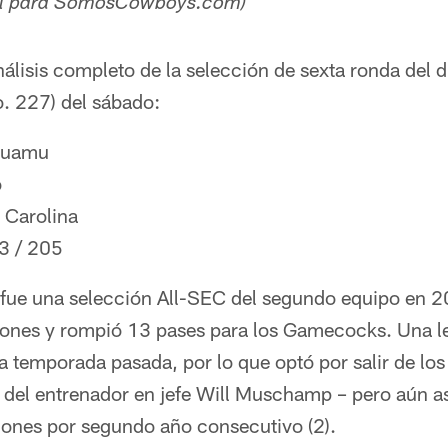
ñol para SomosCowboys.com)
álisis completo de la selección de sexta ronda del 
o. 227) del sábado:
kuamu
o
 Carolina
3 / 205
e una selección All-SEC del segundo equipo en 
iones y rompió 13 pases para los Gamecocks. Una les
 la temporada pasada, por lo que optó por salir de los
del entrenador en jefe Will Muschamp – pero aún así 
iones por segundo año consecutivo (2).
++++++
## [WORK TO COMPLETE]
Pick out every row above that contains the string "segundo". Only matches with the same uppercase and lowercase letters count.

## [RESPONSE]
e una selección All-SEC del segundo equipo en 
iones por segundo año consecutivo (2).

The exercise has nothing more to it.